Accuracy is critical for the world’s largest online encyclopedia
AI researchers from Meta have developed a model that can verify citations in Wikipedia, the world’s largest online encyclopedia, for accuracy.
Many people get their information from Wikipedia. But with 17,000 new articles added to Wikipedia every month, human editors simply cannot keep up with ensuring the facts in Wiki pages are backed up by the footnotes.
Enter AI. While automated tools can spot gibberish or missing citations, Meta’s AI model goes a step further: It can automatically scan hundreds of thousands of citations at once to see whether they back up the Wiki page’s facts. The model was built on a dataset comprised of 134 million public web pages.
“It calls attention to questionable citations, allowing human editors to evaluate the cases most likely to be flawed without having to sift through thousands of properly cited statements,” the company said in a blog post. “If a citation seems irrelevant, our model will suggest a more applicable source, even pointing to the specific passage that supports the claim.”
Given the model’s ultimate purpose, Meta has opted to go down the open source route, making it available via GitHub under an MIT license. Read the research paper here.
Models to ‘teach tech’
According to Meta, automated tools can be used to identify statements that lack citations – but it’s more difficult for AI to determine whether a source actually backs up a claim. But if successfully managed, it would aid the research community.

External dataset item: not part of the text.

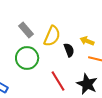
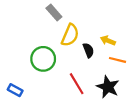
gray rectangle: (26, 30) -> (54, 12), moved

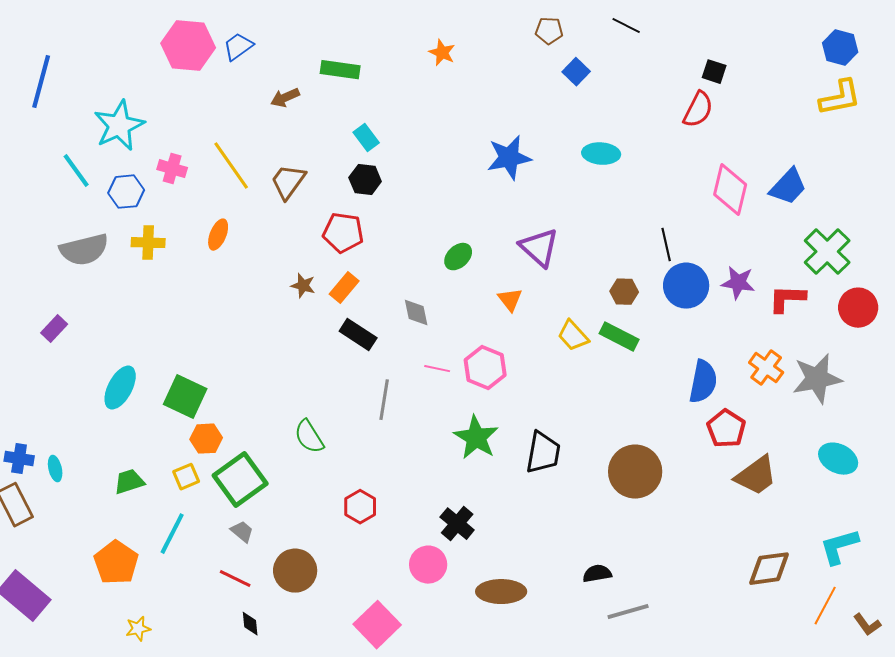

The citation model was trained using pages from statements, accompanied by websites that may or may not support the claims made in the entry.
By using full web pages over a handful of sentences, Meta claims its model has achieved “a leap in performance in terms of detecting the accuracy of citations.”

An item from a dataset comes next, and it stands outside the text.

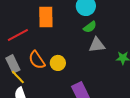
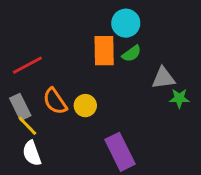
orange rectangle: (46, 17) -> (104, 51), moved
gray triangle: (97, 45) -> (163, 78), moved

For example, the model was able to detect an inaccuracy in a reference to the Los Angeles Philharmonic CEO appointment in 2018. The AI was able to deduce that the cited press release was not relevant to the claim, and instead suggested another possible source, a blog post on the L.A. Philharmonic’s website.
“Once they are ready to be deployed, our models will bolster the quality of knowledge on Wikipedia, helping to preserve the accuracy of a resource that virtually everyone uses,” the researchers said.
Meta’s AI researchers plan to further refine the model – and make it able to suggest auto-complete text and offer proofreading corrections.
“Ideally, the models would understand multiple languages and be able to process several types of media, including video, images, and data tables,” the blog post concluded. “These capabilities are among Meta AI’s new targets as we help teach technology to understand our world.”
Other AI models from Meta
The citation model is the latest in a slew of AI models the company’s researchers have unveiled.
A week prior to its citation model reveal, Meta showcased NLLB-200 – which can translate over 200 different languages. NLLB is designed to improve machine translation capabilities.
In early June, Meta exhibited LegonNN, a model designed to allow developers to reuse modules when building machine learning architectures.
June also saw its AI team release OPT-66B – an open source, 66 billion parameter version of its OPT language model. The differing-sized models let researchers study the effect of language model scaling, the company said.
And that same month, Meta, along with researchers from the University of Texas, published three open source AI models for the audio-visual understanding of human speech and sounds in videos. The models are designed to improve acoustics for augmented reality experiences.